A inteligência artificial (IA) deixou de ser apenas uma promessa cercada de expectativa e já começou a gerar impactos concretos nos negócios, segundo Kevin Brunner, presidente global de banco de investimento e fusões e aquisições do JPMorgan Chase & Co. Em entrevista durante a conferência de tecnologia, mídia e telecomunicações do banco em Boston, o executivo afirmou que o mercado entrou em uma nova etapa da corrida tecnológica, superando o estágio do otimismo desenfreado.

Segundo Brunner, praticamente todas as empresas atendidas pelo JPMorgan discutem atualmente como adaptar seus modelos de negócio às mudanças trazidas pela IA e qual será sua estratégia de longo prazo. A leitura aqui é que o mercado financeiro deixou de premiar apenas o discurso sobre inovação, exigindo, em contrapartida, provas de escalabilidade e integração eficiente das novas ferramentas nas operações internas.

O fim da era do hype

A transição mencionada pelo JPMorgan reflete um amadurecimento estrutural no ecossistema de tecnologia. Historicamente, ciclos de inovação disruptiva passam por um período inicial de euforia, onde o valor de mercado das companhias é impulsionado por expectativas futuras. No entanto, o movimento atual sugere que a paciência dos investidores atingiu um limite, forçando as organizações a demonstrarem como a IA reduz custos ou cria novas linhas de receita de forma sustentável.

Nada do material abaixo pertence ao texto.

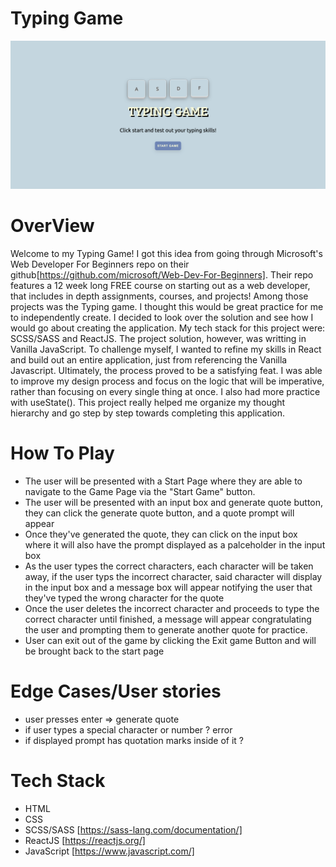 # Typing Game

![](./typing-game.png)

# OverView

Welcome to my Typing Game! I got this idea from going through Microsoft's Web Developer For Beginners repo on their github[https://github.com/microsoft/Web-Dev-For-Beginners]. Their repo features a 12 week long FREE course on starting out as a web developer, that includes in depth assignments, courses, and projects! Among those projects was the Typing game. I thought this would be great practice for me to independently create. I decided to look over the solution and see how I would go about creating the application. My tech stack for this project were: SCSS/SASS and ReactJS. The project solution, however, was writting in Vanilla JavaScript. To challenge myself, I wanted to refine my skills in React and build out an entire application, just from referencing the Vanilla Javascript. Ultimately, the process proved to be a satisfying feat. I was able to improve my design process and focus on the logic that will be imperative, rather than focusing on every single thing at once. I also had more practice with useState(). This project really helped me organize my thought hierarchy and go step by step towards completing this application.

# How To Play

- The user will be presented with a Start Page where they are able to navigate to the Game Page via the "Start Game" button. 
- The user will be presented with an input box and generate quote button, they can click the generate quote button, and a quote prompt will appear
- Once they've generated the quote, they can click on the input box where it will also have the prompt displayed as a palceholder in the input box
- As the user types the correct characters, each character will be taken away, if the user typs the incorrect character, said character will display in the input box and a message box will appear notifying the user that they've typed the wrong character for the quote
- Once the user deletes the incorrect character and proceeds to type the correct character until finished, a message will appear congratulating the user and prompting them to generate another quote for practice. 
- User can exit out of the game by clicking the Exit game Button and will be brought back to the start page

# Edge Cases/User stories
- user presses enter => generate quote
- if user types a special character or number ? error 
- if displayed prompt has quotation marks inside of it ? 


# Tech Stack

- HTML
- CSS
- SCSS/SASS [https://sass-lang.com/documentation/]
- ReactJS [https://reactjs.org/]
- JavaScript [https://www.javascript.com/]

Essa mudança de paradigma não ocorre de forma isolada. O capital, que antes fluía livremente para qualquer startup com o sufixo 'IA' no nome, agora se concentra em empresas que possuem infraestrutura robusta. O cenário atual indica que a viabilidade econômica de longo prazo será ditada pela capacidade de execução, e não apenas pela criatividade no desenvolvimento de modelos experimentais.

Consolidação e fusões estratégicas

No setor de fusões e aquisições (M&A), a IA atua como um catalisador de reorganização. Brunner destacou que empresas vencedoras estão utilizando aquisições para ampliar capacidades técnicas rapidamente, enquanto companhias menos preparadas enfrentam a necessidade de buscar parcerias ou até mesmo a venda de seus ativos. Esse processo deve acelerar uma onda de consolidação, onde a escala torna-se a principal vantagem competitiva.

O mecanismo em jogo envolve a necessidade de grandes investimentos em infraestrutura computacional. Como o custo para treinar e manter modelos de IA em larga escala é elevado, companhias com maior fluxo de caixa levam vantagem, conseguindo reinvestir continuamente em sua transformação interna. Esse ciclo reforça a posição dos grandes players e coloca pressão sobre empresas de médio porte, que lutam para manter a relevância sem a mesma base de recursos.

Implicações para o mercado

A seletividade na alocação de capital é a marca do momento. Investidores estão cada vez mais cuidadosos, priorizando negócios com alto grau de convicção e diversificando as estruturas de transação. Além das aquisições tradicionais, observa-se um aumento no uso de investimentos minoritários, consórcios e colaborações, evidenciando uma estratégia mais cautelosa e colaborativa entre os players do ecossistema.

Para o mercado brasileiro, que acompanha de perto as tendências globais, a lição é clara: a eficiência operacional será o fiel da balança. Empresas locais que buscam integrar IA precisarão demonstrar, além da adoção tecnológica, uma estratégia de negócio que justifique o investimento frente a um ambiente de juros ainda desafiador e incertezas globais.

O horizonte da transformação

O que permanece incerto é a velocidade com que a consolidação ocorrerá e quais setores serão os mais impactados após a infraestrutura básica. O papel dos fundos de private equity também deve ser monitorado, visto que a tendência é de maior participação desses agentes em operações de fechamento de capital e reestruturação de empresas que não conseguiram converter o entusiasmo em resultados financeiros.

O mercado deve observar, nos próximos trimestres, quais empresas conseguirão efetivamente converter o otimismo em margens operacionais. A separação entre vencedores e perdedores parece ser o próximo grande movimento, definindo o cenário competitivo da tecnologia para a próxima década.